Am folgenden Tag rannten ganze Familien überstürzt vor Schrecken aus ihren Häusern, um einem Blutbad zu entkommen. Ab dem Morgengrauen dieses Freitags war das Leben, wie sie es kannten, nie wieder dasselbe. Deir Yassin würde nie wieder dasselbe sein.

Man ließ  Väter, Großväter, Brüder und Söhne sich entlang einer Mauer  aufstellen und dann hagelten Schüsse auf sie. Verehrte und geliebte Lehrer wurden mit Messern verstümmelt. Mütter und Schwestern wurden als Geiseln genommen, und die, die durch Flucht überlebten, kehrten zurück und sahen die Straßen des Dorfes voller Blut, und die Kinder waren über Nacht ihrer Kindheit beraubt.

Die Hauswände – sonst Zeugen von Wärme, Gelächter und Freude – waren mit Blut verschmiert und  weckten traumatische Erinnerungen. Meine Großmutter verlor  an diesem Tag 37 Mitglieder ihrer Familie. Dies sind Geschichten, die man in den meisten Geschichtsbüchern nicht finden wird.

 

Bitteres Symbol

Das Deir Yassin-Massaker war weder das größte, noch war es das grausigste. Die begangenen Brutalitäten, der Grad an Gewalt und die Komplexität der Methoden und  heimtückischen Waffen, die Israel  während der letzten Jahrzehnte gegen Zivilisten  angewandt hat, sind bei weitem sadistischer und bösartiger. Aber Deir Yassin  markiert einen der entscheidendsten Wendepunkte in der palästinensischen Geschichte.

Es ist ein bitteres Symbol, das sich ins palästinensische Wesen und sein Narrativ tief eingegraben hat; es hallt schrill als das Ereignis wieder, das unsere anhaltende Nakba (Katastrophe) beschleunigt, die durch die erzwungene Vertreibung von 750 000 Palästinenser aus ihren Häusern gekennzeichnet wird und so die größte Flüchtlingsbevölkerung weltweit schuf, deren Hälfte in der Diaspora lebt.

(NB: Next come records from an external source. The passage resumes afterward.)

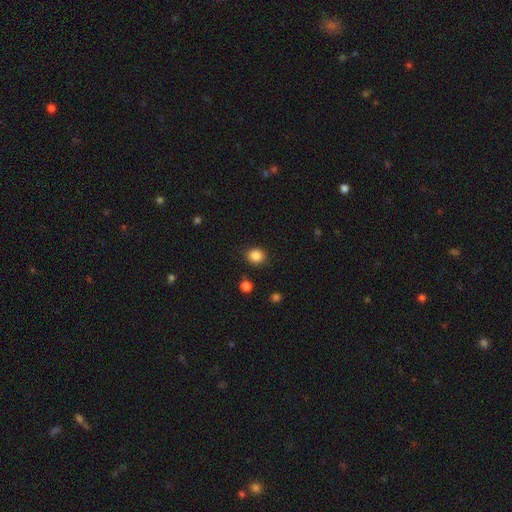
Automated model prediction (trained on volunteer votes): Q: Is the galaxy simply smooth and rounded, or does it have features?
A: smooth — 86%.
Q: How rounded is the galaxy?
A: round — 80%.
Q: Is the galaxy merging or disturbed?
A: none — 87%.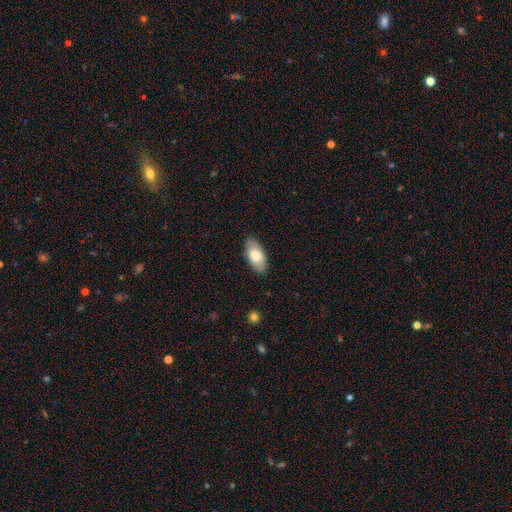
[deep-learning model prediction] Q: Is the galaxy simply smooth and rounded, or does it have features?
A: smooth — 80%.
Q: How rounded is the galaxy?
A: in between — 93%.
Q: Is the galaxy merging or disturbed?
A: none — 86%.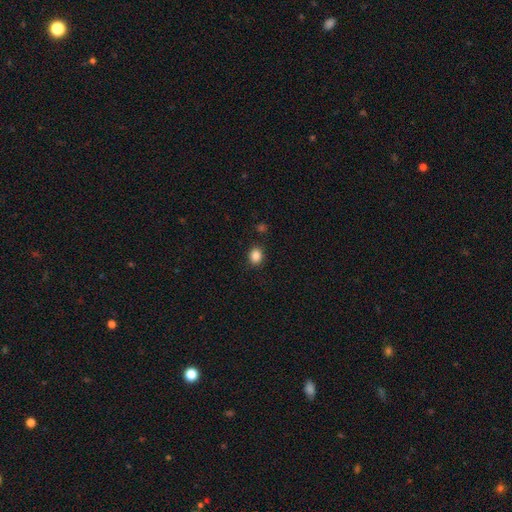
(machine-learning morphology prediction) Smooth or featured: smooth — 86% (star or artifact — 11%)
How rounded: round — 63% (in between — 36%)
Merging: none — 87% (minor disturbance — 8%)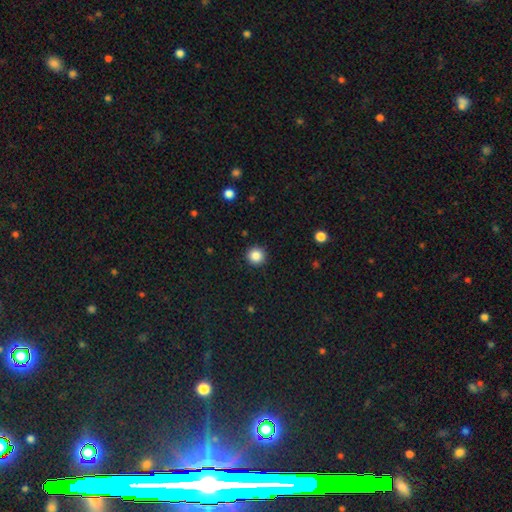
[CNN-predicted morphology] Smooth or featured? Predicted: smooth (p=0.86). How rounded? Predicted: round (p=0.96). Merging? Predicted: none (p=0.93).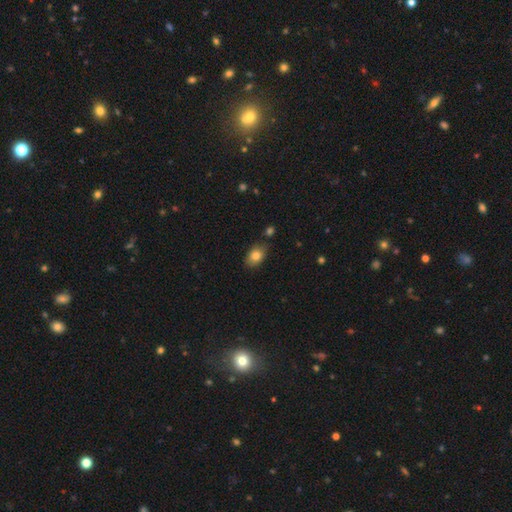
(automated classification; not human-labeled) This is clearly a smooth galaxy (84%). How rounded: likely in between (79%). Merging: likely none (76%).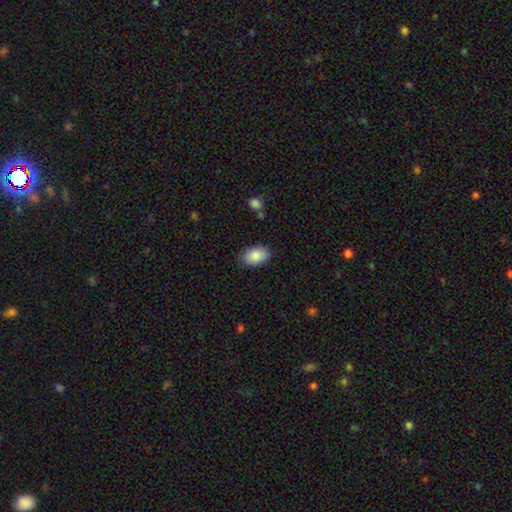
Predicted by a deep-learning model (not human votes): Q: Smooth or featured?
A: smooth (87%); runner-up: star or artifact (7%)
Q: How rounded?
A: in between (89%); runner-up: round (10%)
Q: Merging?
A: none (84%); runner-up: minor disturbance (12%)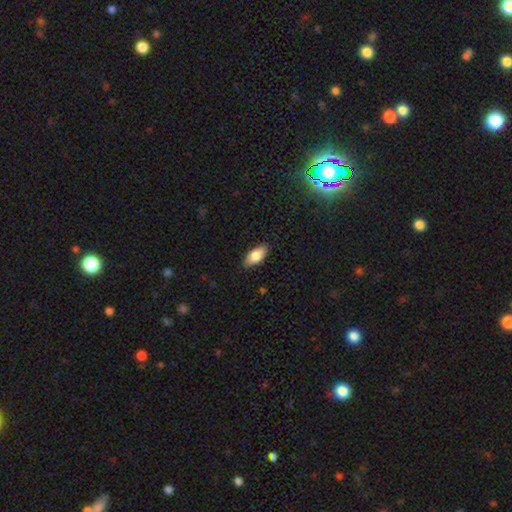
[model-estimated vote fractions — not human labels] The model was most divided on "smooth or featured": smooth: 82%, featured or disk: 11%, star or artifact: 7%. More confident: how rounded — in between (90%); merging — none (88%).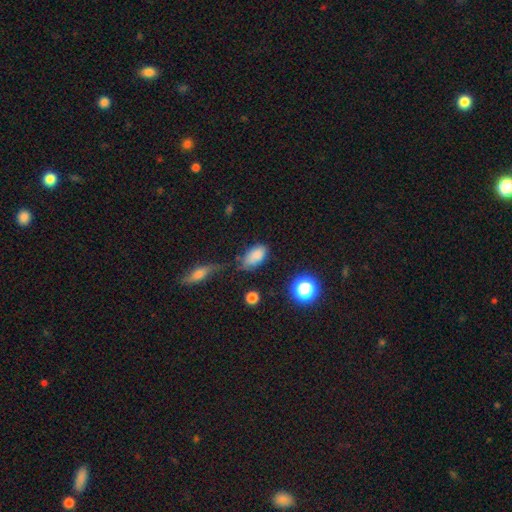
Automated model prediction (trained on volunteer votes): smooth-or-featured: smooth: 82% | star or artifact: 11% | featured or disk: 7%
  how-rounded: in between: 91% | round: 6% | cigar-shaped: 3%
  merging: none: 55% | minor disturbance: 27% | major disturbance: 10% | merger: 8%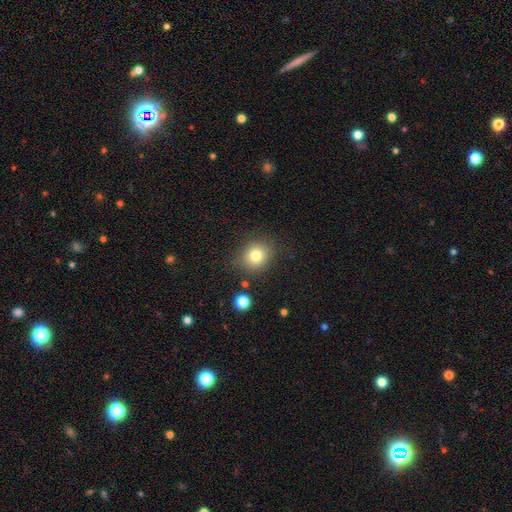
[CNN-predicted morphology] Smooth or featured? smooth (79%)
How rounded? round (73%)
Merging? none (82%)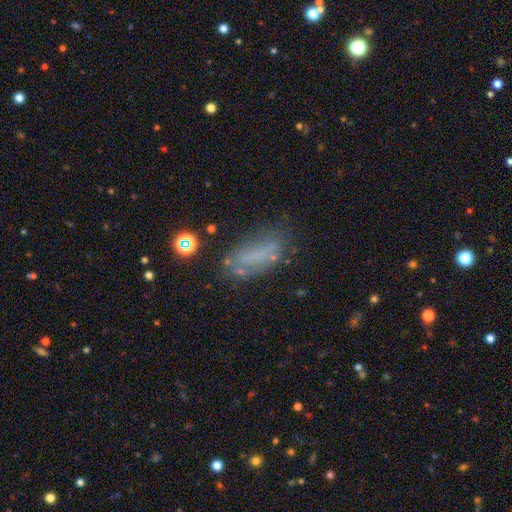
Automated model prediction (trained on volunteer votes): smooth 52%, featured or disk 31%, star or artifact 16%. Down the decision tree: how rounded — in between (70%); merging — none (53%).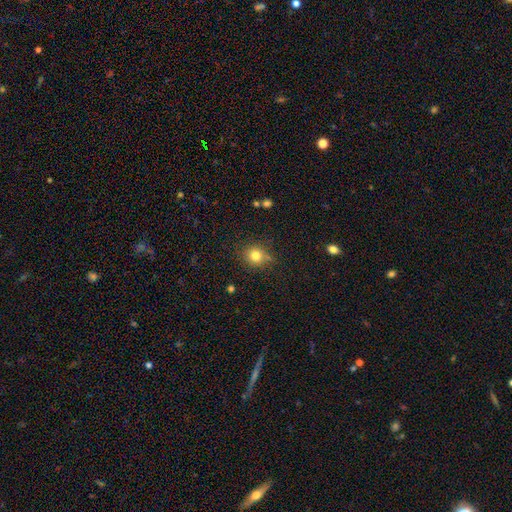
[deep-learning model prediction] A smooth galaxy with no disk features (79%) that is round (87%).

Vote fractions:
- Smooth or featured? smooth: 79% / star or artifact: 14% / featured or disk: 7%
- How rounded? round: 87% / in between: 12% / cigar-shaped: 1%
- Merging? none: 79% / minor disturbance: 14% / major disturbance: 4% / merger: 3%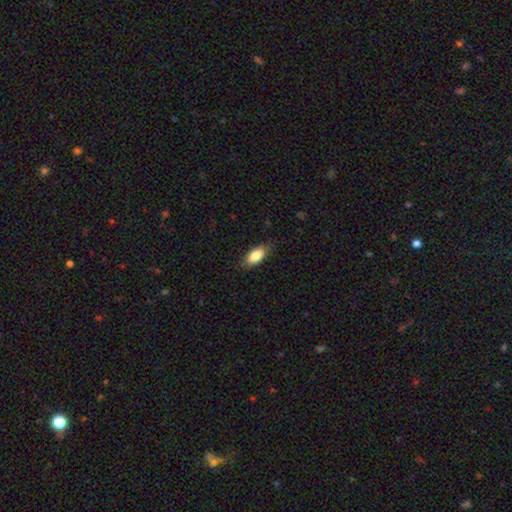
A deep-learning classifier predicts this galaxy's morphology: Smooth or featured: smooth — 82% (featured or disk — 11%)
How rounded: in between — 88% (cigar-shaped — 8%)
Merging: none — 81% (minor disturbance — 15%)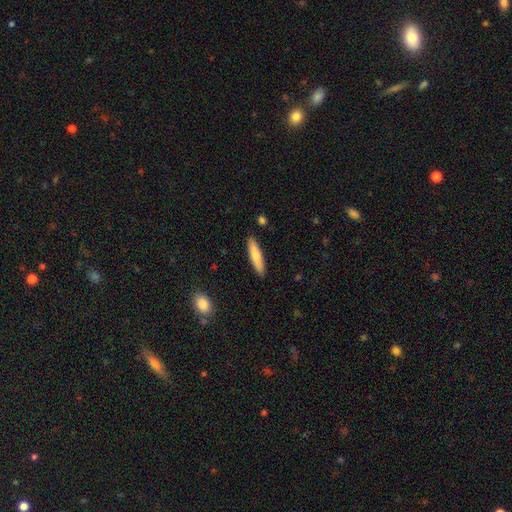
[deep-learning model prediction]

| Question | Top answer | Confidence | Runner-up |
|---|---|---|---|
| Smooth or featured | smooth | 74% | featured or disk (21%) |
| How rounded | cigar-shaped | 79% | in between (19%) |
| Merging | none | 89% | minor disturbance (7%) |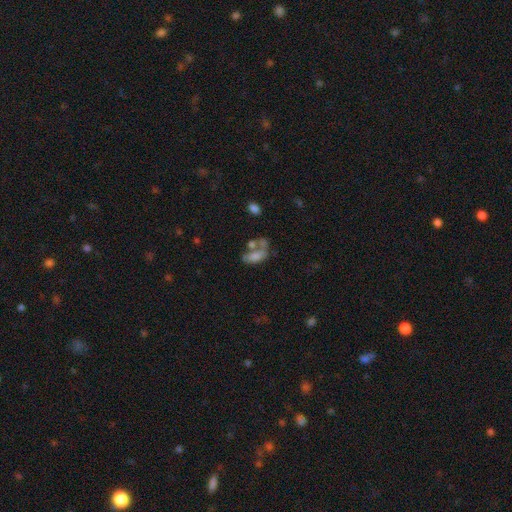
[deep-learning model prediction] Morphology: type=smooth (60%); roundness=in between (88%); merging=merger (44%).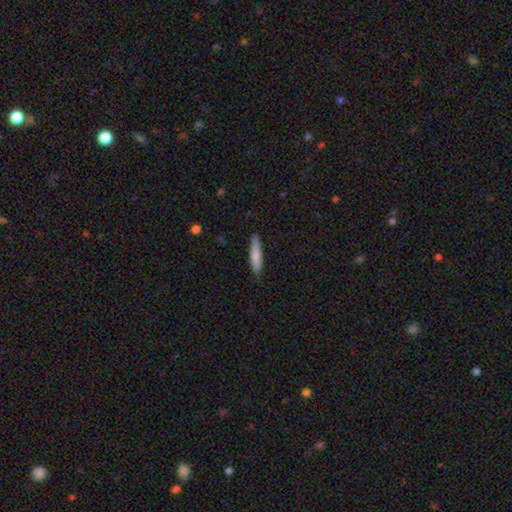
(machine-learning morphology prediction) This is likely a smooth galaxy (77%). How rounded: clearly cigar-shaped (89%). Merging: clearly none (88%).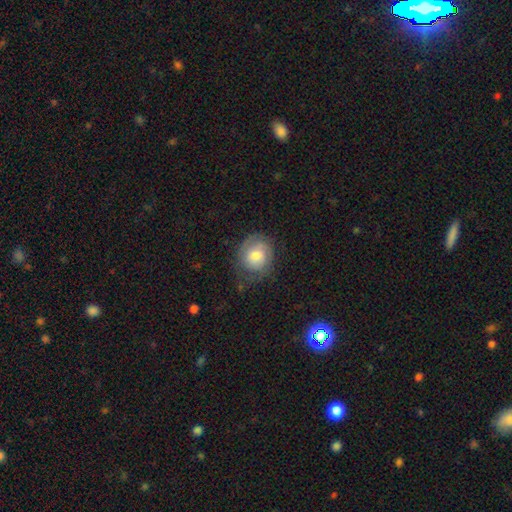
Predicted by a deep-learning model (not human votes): Overall: smooth (58%; featured or disk 35%). How rounded: round (77%). Merging: none (63%; minor disturbance 24%).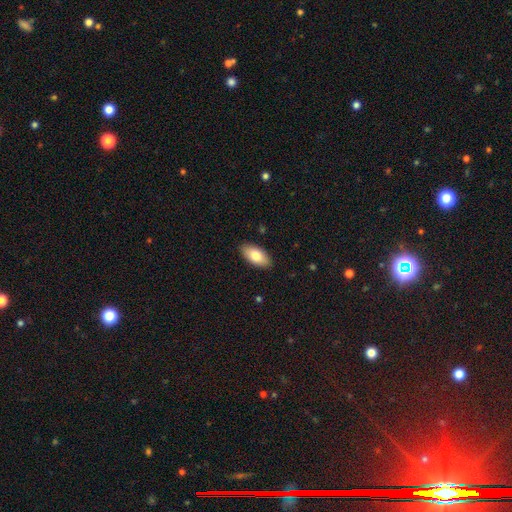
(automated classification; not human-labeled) This is likely a smooth galaxy (79%). How rounded: clearly in between (93%). Merging: clearly none (88%).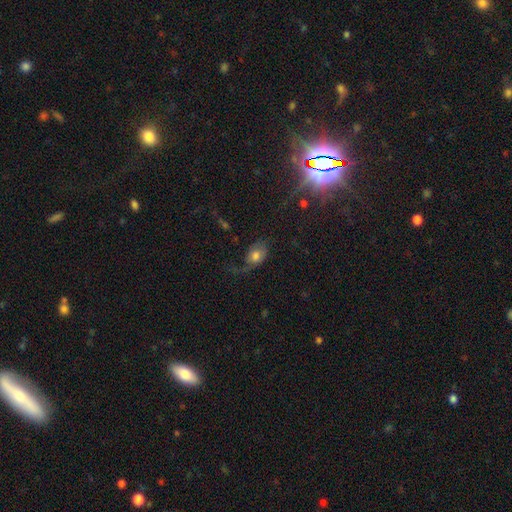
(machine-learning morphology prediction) Smooth or featured: smooth — 60% (featured or disk — 31%)
How rounded: in between — 75% (round — 23%)
Merging: major disturbance — 40% (none — 32%)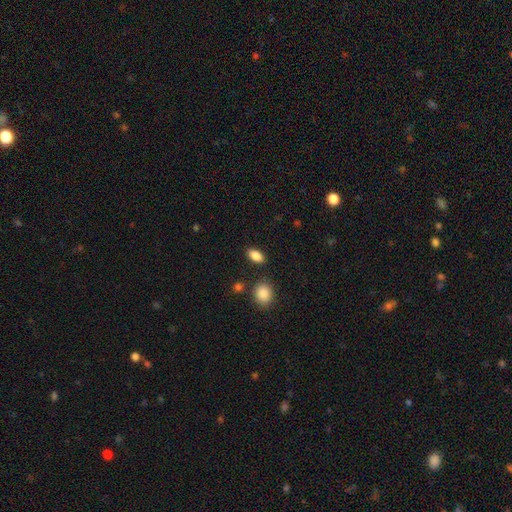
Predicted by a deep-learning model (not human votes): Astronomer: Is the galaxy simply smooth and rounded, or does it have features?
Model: smooth — 86%.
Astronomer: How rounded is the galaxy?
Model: in between — 90%.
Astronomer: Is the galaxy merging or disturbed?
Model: none — 85%.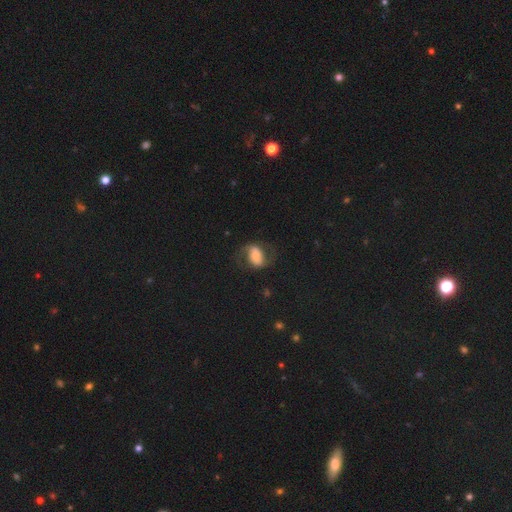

Deir Yassin ist seit 65 Jahren eine ätzende Erinnerung des anhaltenden Leidens und Kampfes, ja eines systematischen Genozid des palästinensischen Volkes. Als das Dorf  derart in Schrecken versetzt wurde, liefen Schockwellen von Terror durch Palästina und legten den Plan für die Architektur des heutigen Apartheidstaates Israel.  …

Das Narrativ der Überlebenden wird wie das Blut durch die Adern eines jeden palästinensischen Kindes weitergegeben. Und solange unsere Herzen schlagen, werden die Symbole des palästinensischen Lebens -wie Widerstand, Unverwüstlichkeit und Hoffnung -  weiter stark bleiben.

Wir sind wie der Olivenbaum, der beharrlich und entschlossen auf seinem Grund und Boden tiefverwurzelt zu bleiben wünscht. …

*Dina Elmuti ist Sozialarbeiterin, die – in Chikago und Palästina -  die Auswirkungen von chronischem traumatischen Stress und Gewalt auf die physische, psychische und psychosoziale Gesundheit von Kindern  untersucht.